(Rendered images with source text)
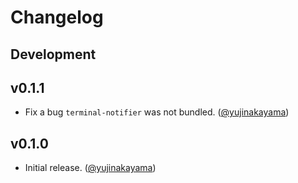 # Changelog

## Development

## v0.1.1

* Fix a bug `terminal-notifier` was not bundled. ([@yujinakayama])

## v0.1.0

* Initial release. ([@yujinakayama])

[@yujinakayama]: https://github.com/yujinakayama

> ASSIGNED TASK
For this exercise, transcribe the entries verbatim and skip all pictures.

> EXERCISE SOLUTION
 # Changelog

## Development

## v0.1.1

* Fix a bug `terminal-notifier` was not bundled. ([@yujinakayama])

## v0.1.0

* Initial release. ([@yujinakayama])

[@yujinakayama]: https://github.com/yujinakayama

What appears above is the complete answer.